I wrote orchids off years ago, thinking they were simply too complicated and that I would never be able to keep one alive. WRONG! OK, I didn't even know this was an orchid when I pulled it out of a dumpster near my place up north. A neighbor saw me rescuing it and as it turned out, she was the one who threw it away in the first place, thinking it had gotten too big. After we had a chat during which she told me that it was an orchid, and I told her she could propagate it by division to maintain the wanted size, she ended up taking it back and dividing it, but she gave me a generous handful of the pseudobulbous stem thingees, which I dumped in a bucket filled with a couple inches of water and put in the back of my mini-van for a few weeks. Poor little neglectlings!

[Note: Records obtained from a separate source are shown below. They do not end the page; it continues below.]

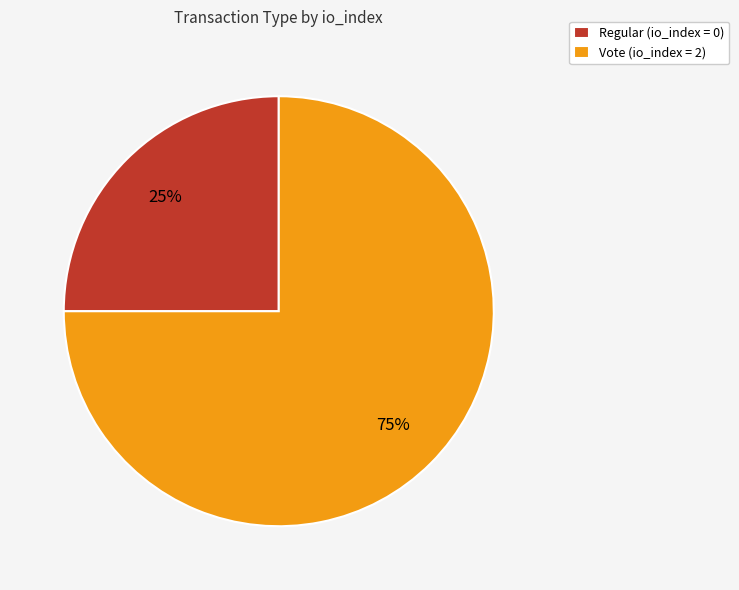

Which category has the biggest portion of the pie?

Vote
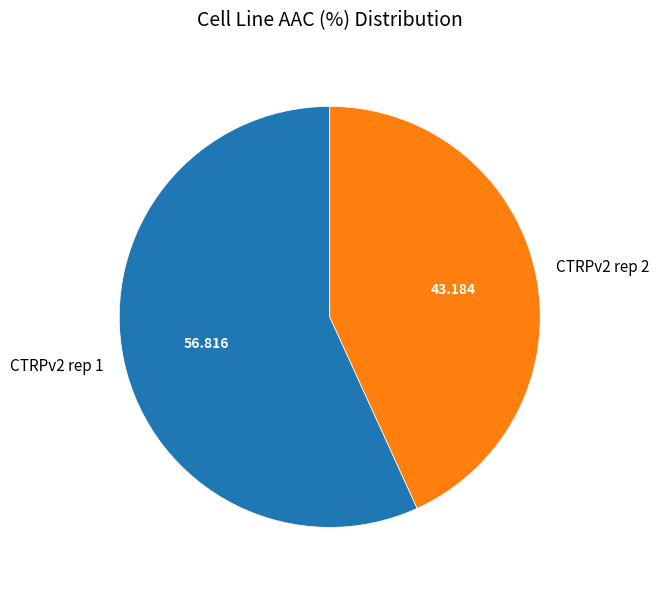

Do CTRPv2 rep 2 and CTRPv2 rep 1 together represent more than half of the pie?

Yes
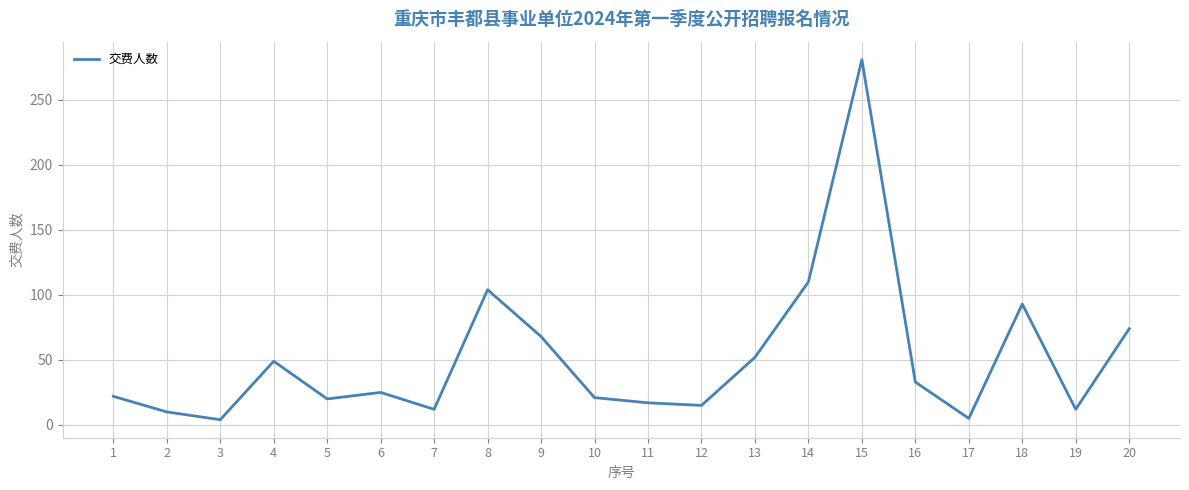

What is the change in value from 2 to 10?

+11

When I finally got around to taking them out of the car, I washed them off and covered the roots and part of the rhizomes with water in some see-through containers that were bigger around at the base than the top so that the water would not evaporate so fast. Then I went of on a road trip knowing that when I returned they would either be alive or dead. One or the other!
Two years later, after sporadic topping off with fresh water, they are all still alive, and what a surprise it was for me to see that one of them has a flower.
No, I don't even know what kind of orchid it is, except that due to the fact that it is still alive, growing in water, and flowered, my first thought was that it is probably a lady slipper (subfamily Cypripedioideae with genera Paphiopedilum, Phragmipedium, Cypripedium, Mexipedium and Selenipedium)
I do know that it is terrestrial and sympodial, meaning that it can live on the ground instead of in the air, and it that it stores water in pseudobulbs.